#### WHAT YOU SHOULD DO:
Transcribe every entry below word for word, but skip the pictures.

───

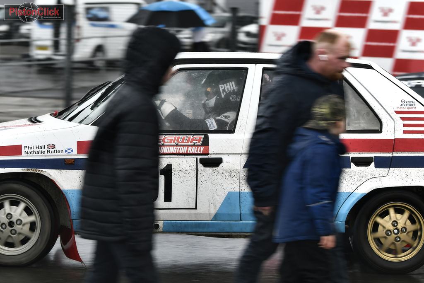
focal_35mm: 105
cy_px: 142
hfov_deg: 19.5
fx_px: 1237
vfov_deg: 13.0
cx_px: 212
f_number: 3.5
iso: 100
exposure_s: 1/100
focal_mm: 70
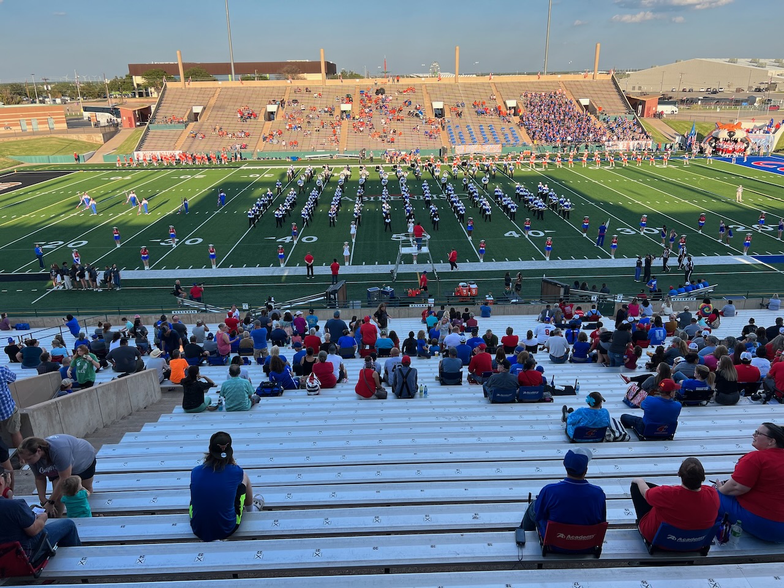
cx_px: 392
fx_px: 589
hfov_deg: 67.3
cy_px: 294
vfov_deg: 53.1
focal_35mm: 26
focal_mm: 5.7
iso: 50
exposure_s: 1/1431
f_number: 1.5
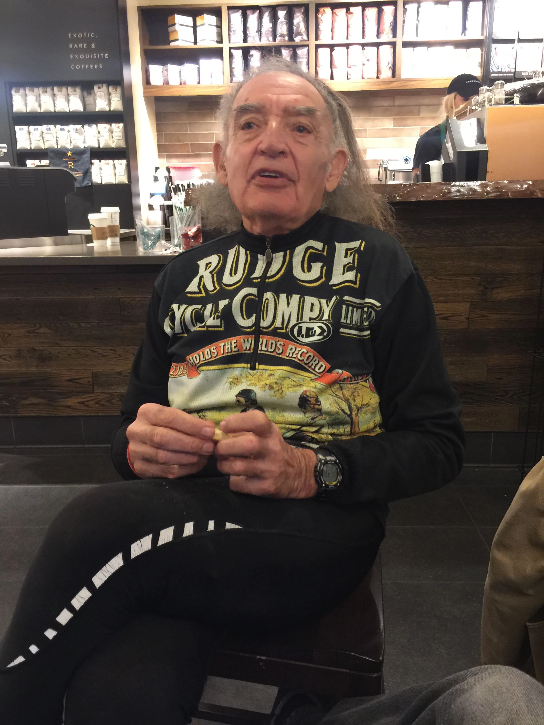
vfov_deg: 61.7
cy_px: 362
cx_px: 272
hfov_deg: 48.2
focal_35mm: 29
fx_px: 608
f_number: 2.2
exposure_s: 1/4
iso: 80
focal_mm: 4.15
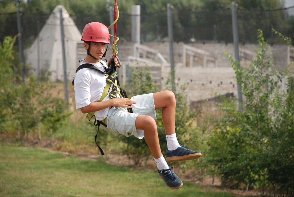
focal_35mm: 202
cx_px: 147
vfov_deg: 6.8
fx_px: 1656
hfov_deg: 10.1
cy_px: 98
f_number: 5.6
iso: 200
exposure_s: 1/500
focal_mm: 135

───

#### EXERCISE RESULT:
focal_35mm: 105
cy_px: 142
hfov_deg: 19.5
fx_px: 1237
vfov_deg: 13.0
cx_px: 212
f_number: 3.5
iso: 100
exposure_s: 1/100
focal_mm: 70
cx_px: 392
fx_px: 589
hfov_deg: 67.3
cy_px: 294
vfov_deg: 53.1
focal_35mm: 26
focal_mm: 5.7
iso: 50
exposure_s: 1/1431
f_number: 1.5
vfov_deg: 61.7
cy_px: 362
cx_px: 272
hfov_deg: 48.2
focal_35mm: 29
fx_px: 608
f_number: 2.2
exposure_s: 1/4
iso: 80
focal_mm: 4.15
focal_35mm: 202
cx_px: 147
vfov_deg: 6.8
fx_px: 1656
hfov_deg: 10.1
cy_px: 98
f_number: 5.6
iso: 200
exposure_s: 1/500
focal_mm: 135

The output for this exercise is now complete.